Fixing the Mortgage Fraud

It is both extraordinary and amusing to see how fast Washington and the Wall Street lapdogs that presently pass for our financial media have been forced to turn on a dime by the exposure of pervasive criminal activity on the part of mortgage-backed security sellers. The summer-long collusion of the Republican and Democratic Parties in passing H.R.3808 on an off-the-record voice vote, which would have permitted some of the financial institutions that committed loan title fraud to retroactively hide their misdeeds, was shut down by a furious reaction across the blogosphere that sparked the Obama administration to act in a single day.

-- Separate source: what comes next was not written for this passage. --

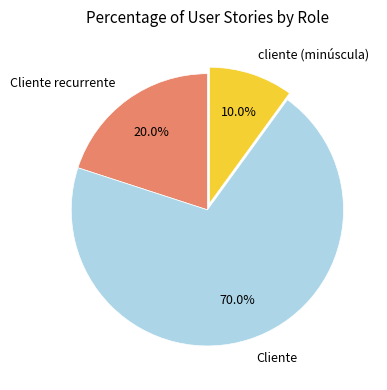

Is there a majority slice in this chart?

Yes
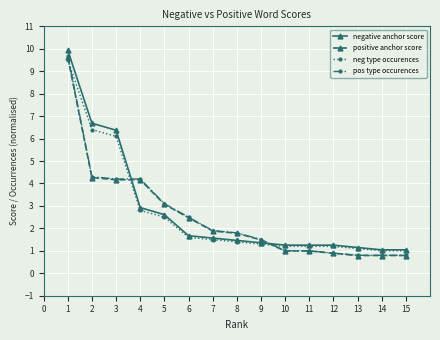

Which series has the widest spread of values?

pos type occurences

And the initial response to the fraud by the market cheerleaders that the whole story was essentially a great big “nothingburger” has rapidly subsided into desperate attempts to change the focus from the widespread fraud committed by the security-selling banks to the possibility that defaulting homeowners might inadvertently profit from this pervasive criminal activity on the part of the banks that offered them mortgages. But it’s not about the foreclosures. The foreclosures are merely the deadly tip of a four-part iceberg that involves mortgage-writing fraud, mortgage-backed security-selling fraud, title-transfer fraud and finally, in a futile attempt to cover up the preceding three frauds, the much-discussed foreclosure fraud.
The column continues at WND

ADDENDUM: As further evidence that the foreclosures are merely a consequent issue rather than the central one in the great mortgage fraud, here is a copy of a letter reportedly sent to Bank of America from the Association of Financial Guaranty Insurers asserting that BOA must repurchase as much as $20 billion in mortgages due to its fraudulent representations and warranties and that “well more than half” of the securitizations from 2005 through 2007 “qualify for repurchase by BOA.

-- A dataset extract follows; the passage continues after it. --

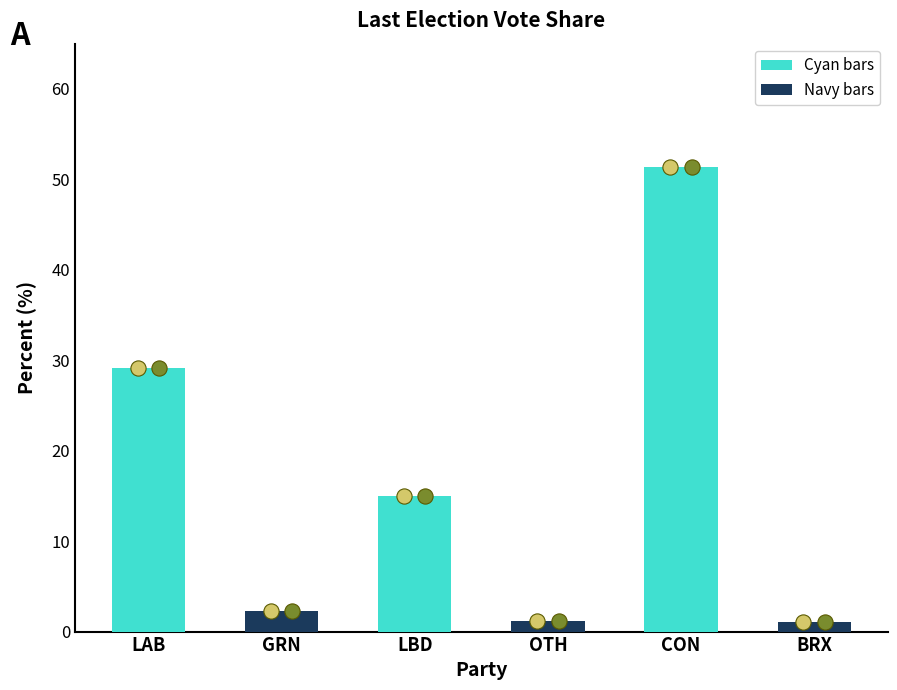

What is the change in value from LAB to OTH?

-28.0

ADDENDUM II: Just so we’re all clear, “clerical mistakes” and “the real issue is deadbeat borrowers” is Wall Street’s official propaganda line: “”Don’t you think, out of 10 million data points, there will be 500 unbelievably screwy examples? It’s a little bit so what. I don’t get it. It doesn’t feel like this is fraud. Maybe there is sloppiness, but at the end of the day, people took out mortgages they can’t pay back. Now I worry that if anything, the government is making something that is just a clerical error into something that would be nefarious or whatever.”

But the government isn’t inventing anything, in fact, all the federal government has done to date is play enabler and incompetent defense attorney. Now ask yourself one question. Does Wall Street’s interpretation of the current situation explain in any way why the GSEs, pension funds, and bond insurers are filing very large financial claims against the mortgage-securitizing banks?